So, the "safeguard" for bulldozers is ultimately a transcendent shift in perspective spreading outward from people who have an "aha" moment about this to others some of whom own and use bulldozers and who also become similarly enlightened. For a fictional example of this happening, see James P. Hogan's 1982 sci-fi novel "Voyage from Yesteryear.
https://en.wikipedia.org/wiki/Voyage_from_Yesteryear
Or, for another fictional story, coincidentally by the same author who wrote the 1944 short story "Killdozer!", Theodore Sturgeon, see his later 1956 short story "The Skills of Xanadu" (a story which envisioned nanotech and mobile wirelessly-networked wearable computing, and also inspired Ted Nelson's work on hypertext and "Xanadu" and so indirectly helped inspire the World Wide Web):
https://ia601205.us.archive.org/22/items/theodore-sturgeon-/...
This same sorts of transcendent perspective shift as a safeguard applies to things like nuclear energy use and AI, as I discuss here:
https://pdfernhout.net/recognizing-irony-is-a-key-to-transce...
++++++
Work required: Continue the passage about a transcendent shift in perspective as a safeguard, picking up after its last sentence.

Recorded data:
++++++
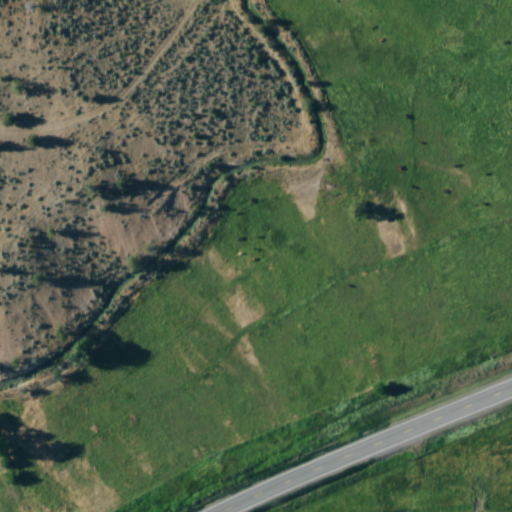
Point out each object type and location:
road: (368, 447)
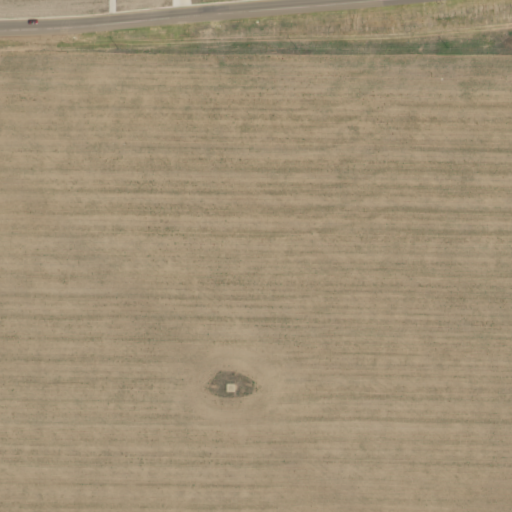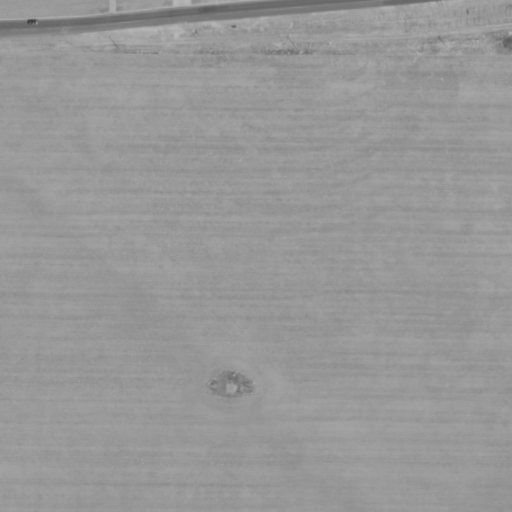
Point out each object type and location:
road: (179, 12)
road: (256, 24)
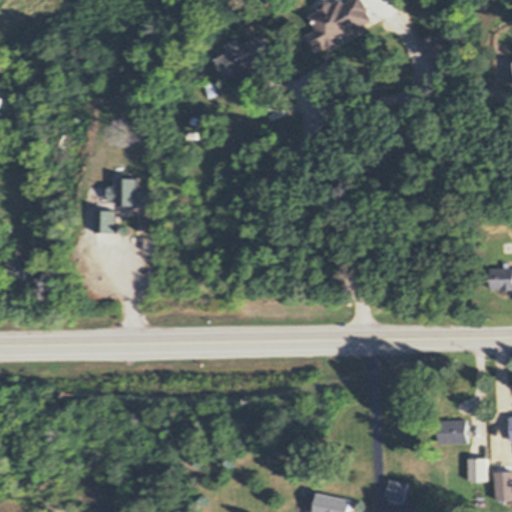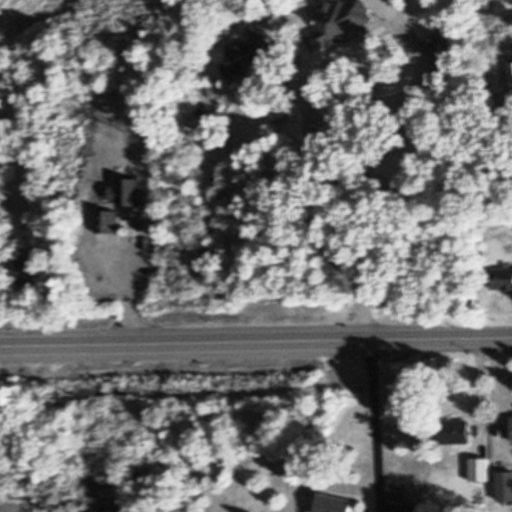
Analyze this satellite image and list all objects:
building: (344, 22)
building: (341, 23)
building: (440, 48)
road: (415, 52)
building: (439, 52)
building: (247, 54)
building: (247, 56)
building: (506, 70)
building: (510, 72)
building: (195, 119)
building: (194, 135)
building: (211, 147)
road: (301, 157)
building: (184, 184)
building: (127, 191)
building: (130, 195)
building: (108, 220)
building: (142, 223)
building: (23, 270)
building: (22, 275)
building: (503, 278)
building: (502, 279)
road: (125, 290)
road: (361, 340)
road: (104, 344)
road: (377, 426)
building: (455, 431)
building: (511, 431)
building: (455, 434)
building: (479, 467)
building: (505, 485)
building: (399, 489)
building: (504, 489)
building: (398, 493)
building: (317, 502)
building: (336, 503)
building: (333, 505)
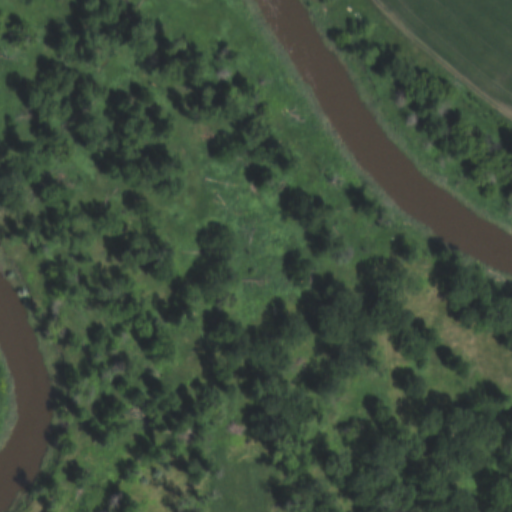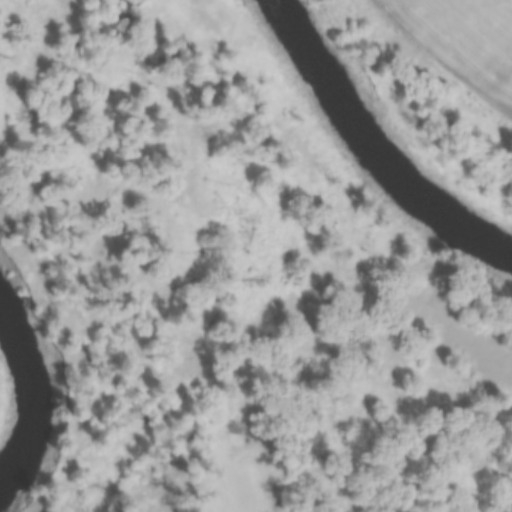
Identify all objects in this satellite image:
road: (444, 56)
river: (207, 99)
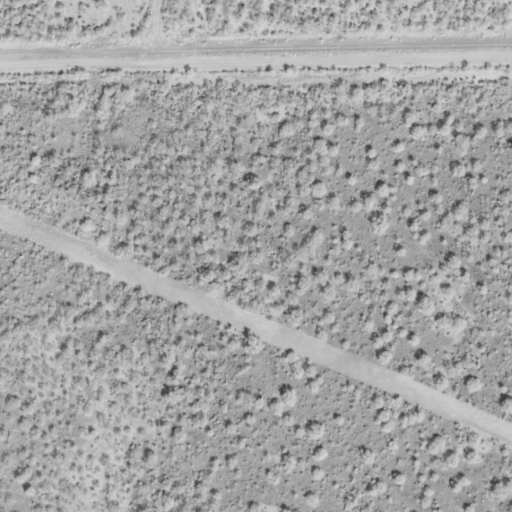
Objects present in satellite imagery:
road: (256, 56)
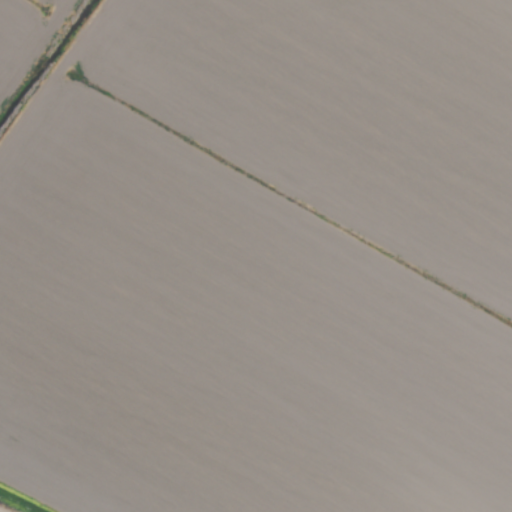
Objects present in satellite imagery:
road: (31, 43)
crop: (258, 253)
++++++
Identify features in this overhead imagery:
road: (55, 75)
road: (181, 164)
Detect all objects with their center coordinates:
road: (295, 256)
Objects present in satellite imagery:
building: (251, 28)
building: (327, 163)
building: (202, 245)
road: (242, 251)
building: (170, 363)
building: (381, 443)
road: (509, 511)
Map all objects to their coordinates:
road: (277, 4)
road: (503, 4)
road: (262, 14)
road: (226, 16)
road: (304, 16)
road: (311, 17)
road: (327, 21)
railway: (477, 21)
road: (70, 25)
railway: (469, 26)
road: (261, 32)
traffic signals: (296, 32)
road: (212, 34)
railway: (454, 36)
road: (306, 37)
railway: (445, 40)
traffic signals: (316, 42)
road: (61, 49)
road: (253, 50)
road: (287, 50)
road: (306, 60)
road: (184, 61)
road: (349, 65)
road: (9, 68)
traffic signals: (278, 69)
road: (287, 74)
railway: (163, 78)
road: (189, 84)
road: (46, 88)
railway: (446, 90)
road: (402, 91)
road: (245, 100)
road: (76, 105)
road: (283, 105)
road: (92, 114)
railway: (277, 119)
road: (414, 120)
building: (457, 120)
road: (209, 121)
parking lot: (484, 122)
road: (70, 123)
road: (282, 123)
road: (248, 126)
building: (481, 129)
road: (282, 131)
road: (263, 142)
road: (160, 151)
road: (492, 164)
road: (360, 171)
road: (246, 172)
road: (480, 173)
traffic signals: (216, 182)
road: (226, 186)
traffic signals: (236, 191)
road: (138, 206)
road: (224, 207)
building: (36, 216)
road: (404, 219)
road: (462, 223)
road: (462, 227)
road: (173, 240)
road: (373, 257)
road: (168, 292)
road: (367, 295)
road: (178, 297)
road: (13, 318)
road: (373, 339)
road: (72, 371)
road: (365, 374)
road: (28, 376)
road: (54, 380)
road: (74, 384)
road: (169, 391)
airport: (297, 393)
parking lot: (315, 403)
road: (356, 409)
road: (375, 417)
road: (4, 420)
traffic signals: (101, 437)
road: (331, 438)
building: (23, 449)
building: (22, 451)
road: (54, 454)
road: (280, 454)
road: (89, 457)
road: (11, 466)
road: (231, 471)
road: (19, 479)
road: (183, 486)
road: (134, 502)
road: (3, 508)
++++++
Response to the exercise:
"There is a fundamental mismatch between 21st century reality and 20th century security thinking. Those "security" agencies are using those tools of abundance, cooperation, and sharing mainly from a mindset of scarcity, competition, and secrecy. Given the power of 21st century technology as an amplifier (including as weapons of mass destruction), a scarcity-based approach to using such technology ultimately is just making us all insecure. Such powerful technologies of abundance, designed, organized, and used from a mindset of scarcity could well ironically doom us all whether through military robots, nukes, plagues, propaganda, or whatever else... Or alternatively, as Bucky Fuller and others have suggested, we could use such technologies to build a world that is abundant and secure for all."
Also related on global mindshift (a bit simplistic perhaps compared to imagining overlapping fields of agency and priority, but still encouraging):
"The Wombat (All is One)"
https://www.youtube.com/watch?v=IHyH3MPgZDo
This is off the top of my head, not having thought about the bulldozer theme much. Maybe I will have a better analogical idea on this later.
Totally tangential, but today I just saw a blurb about a new book on Abundance:
https://newrepublic.com/article/192061/ezra-klein-derek-thom...
"Klein and Thompson’s vision for more effective government is something like an anti-DOGE: They imagine a future United States where careful and informed elected officials find ways to strip back the barriers to effective policy and allow the government to invest efficiently in underdeveloped pockets of society. They call for an “abundance agenda.” Abundance here does not mean the greater access to disposable money and goods for which twentieth-century liberals fought. For Klein and Thompson, abundance means a government that is capable of building things, capable of innovation, and capable of implementation at scale."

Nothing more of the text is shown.